• Fragmento proporcionado:
- - - -

Por: Aquiles Córdova Morán
No soy abogado de profesión y no escribo como experto constitucionalista, sino como simple ciudadano que sufre una honda preocupación por los graves peligros que acechan la vida y la seguridad de sus compañeros de lucha, acusados y acosados por el máximo poder de la República y amenazados al unísono por el crimen y la delincuencia que asuelan al país.
En la época del absolutismo, cuando la sociedad era gobernada por reyes, káiseres, zares, etc., la voluntad o el capricho del soberano era ley inapelable para sus súbditos y no había, en consecuencia, ni sombra de instituciones o recursos jurídicos para la defensa del ciudadano común ante la arbitrariedad del soberano. El fundamento del absolutismo era el argumento “irrecusable” de que todo poder viene de Dios, y que el mismísimo Dios era quien, a través de su Iglesia, ungía y coronaba al monarca para que, en su nombre, ejerciera el poder sobre los demás. Por tanto, una vez ungido y coronado, la persona del rey era sagrada, intocable, e indiscutibles sus deseos y mandatos. Quien osara desobedecerlos o discutirlos desafiaba la voluntad misma de Dios y tenía que ser rigurosamente castigado.

- - - -

• Datos proporcionados:

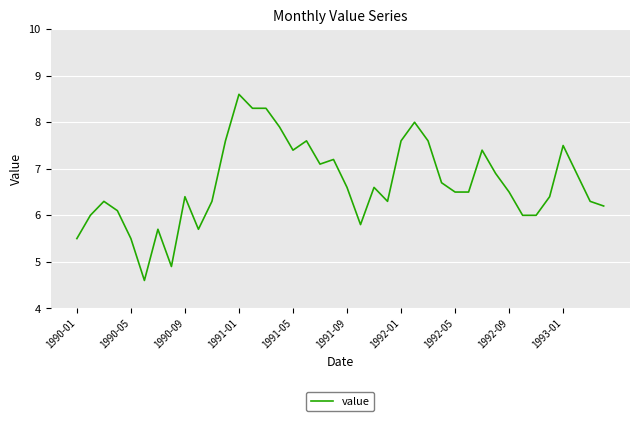

What is the difference between the maximum and minimum values?

4.0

- - - -

• Consigna 1: Según el fragmento sobre el absolutismo, ¿en qué argumento se fundaba el absolutismo?
• Consigna 2: Transcribe del fragmento sobre el absolutismo el pasaje que comienza con "Por: Aquiles Córdova" y sigue hasta "asuelan al país.".
• Consigna 3: Prosigue el fragmento sobre el absolutismo a partir del punto en que se detiene.

• Resultado 1: En el argumento de que todo poder viene de Dios.

• Resultado 2:
Por: Aquiles Córdova Morán
No soy abogado de profesión y no escribo como experto constitucionalista, sino como simple ciudadano que sufre una honda preocupación por los graves peligros que acechan la vida y la seguridad de sus compañeros de lucha, acusados y acosados por el máximo poder de la República y amenazados al unísono por el crimen y la delincuencia que asuelan al país.

• Resultado 3:
Bajo el absolutismo había, ciertamente, leyes y reglamentos escritos y todo un ejército de funcionarios encargados de su puntual aplicación, pero estas leyes y reglamentos no eran más que la voluntad escrita del soberano, eran una extensión de su poder en el espacio y en el tiempo y, en consecuencia, eran igualmente inatacables por el ciudadano común. El rey sagrado no tenía obligación de rendir cuentas de sus actos a nadie más que a Dios, el único capacitado para juzgarlo.
Fue, pues, un gran salto adelante el derrocamiento del absolutismo y la llegada de la burguesía con democracia liberal. Fue la evolución burguesa, cuyo modelo clásico es la Revolución Francesa de 1789, la que arrancó de raíz el principio del origen divino del poder de los reyes y de las leyes que tenían a bien promulgar, e instituyó en su lugar el principio de la soberanía popular. En consonancia con esto, el gobernante dejó de ser sagrado en su persona y en sus mandatos y leyes, y el pueblo quedó facultado para elegirlo o removerlo según sus intereses, para modificar en todo momento la forma de su gobierno y promulgar las leyes que juzgue convenientes conservando, al mismo tiempo, la facultad de derogarlas, modificarlas y perfeccionarlas para mejor servir a sus intereses.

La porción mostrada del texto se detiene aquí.